#### TASK PROMPT:
Nothing beyond the line containing "Gesichtshälfte stärker beansprucht" should be printed; print each line exactly from the first line of the listing below through it.

====

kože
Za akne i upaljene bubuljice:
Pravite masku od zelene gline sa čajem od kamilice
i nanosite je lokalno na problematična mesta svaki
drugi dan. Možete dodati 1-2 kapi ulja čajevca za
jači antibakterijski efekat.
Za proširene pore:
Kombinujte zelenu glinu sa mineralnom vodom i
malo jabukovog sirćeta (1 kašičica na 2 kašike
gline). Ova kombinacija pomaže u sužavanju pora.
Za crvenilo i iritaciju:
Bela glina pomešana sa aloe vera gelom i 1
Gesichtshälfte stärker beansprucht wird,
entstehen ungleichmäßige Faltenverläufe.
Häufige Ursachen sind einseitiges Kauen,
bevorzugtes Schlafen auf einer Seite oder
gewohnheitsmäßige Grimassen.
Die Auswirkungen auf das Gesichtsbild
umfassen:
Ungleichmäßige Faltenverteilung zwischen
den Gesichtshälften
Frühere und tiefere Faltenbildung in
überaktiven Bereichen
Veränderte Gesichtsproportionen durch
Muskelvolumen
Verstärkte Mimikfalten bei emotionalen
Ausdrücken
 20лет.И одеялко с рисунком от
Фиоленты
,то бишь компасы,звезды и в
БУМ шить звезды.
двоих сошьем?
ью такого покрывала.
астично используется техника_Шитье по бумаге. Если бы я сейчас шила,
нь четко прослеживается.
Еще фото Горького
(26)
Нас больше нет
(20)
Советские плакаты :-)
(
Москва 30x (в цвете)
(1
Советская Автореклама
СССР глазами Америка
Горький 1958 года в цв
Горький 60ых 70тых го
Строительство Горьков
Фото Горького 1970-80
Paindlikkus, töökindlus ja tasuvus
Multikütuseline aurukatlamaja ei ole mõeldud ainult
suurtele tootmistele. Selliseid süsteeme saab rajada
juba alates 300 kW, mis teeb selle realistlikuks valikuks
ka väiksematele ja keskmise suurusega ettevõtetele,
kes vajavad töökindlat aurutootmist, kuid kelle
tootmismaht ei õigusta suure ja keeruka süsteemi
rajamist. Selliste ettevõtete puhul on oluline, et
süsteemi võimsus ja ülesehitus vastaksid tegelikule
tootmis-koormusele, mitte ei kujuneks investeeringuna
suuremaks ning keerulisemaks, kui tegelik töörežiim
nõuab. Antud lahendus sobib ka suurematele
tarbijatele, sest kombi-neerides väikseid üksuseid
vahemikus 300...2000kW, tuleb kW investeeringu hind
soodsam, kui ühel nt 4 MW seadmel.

====

#### SOLUTION:
kože
Za akne i upaljene bubuljice:
Pravite masku od zelene gline sa čajem od kamilice
i nanosite je lokalno na problematična mesta svaki
drugi dan. Možete dodati 1-2 kapi ulja čajevca za
jači antibakterijski efekat.
Za proširene pore:
Kombinujte zelenu glinu sa mineralnom vodom i
malo jabukovog sirćeta (1 kašičica na 2 kašike
gline). Ova kombinacija pomaže u sužavanju pora.
Za crvenilo i iritaciju:
Bela glina pomešana sa aloe vera gelom i 1
Gesichtshälfte stärker beansprucht wird,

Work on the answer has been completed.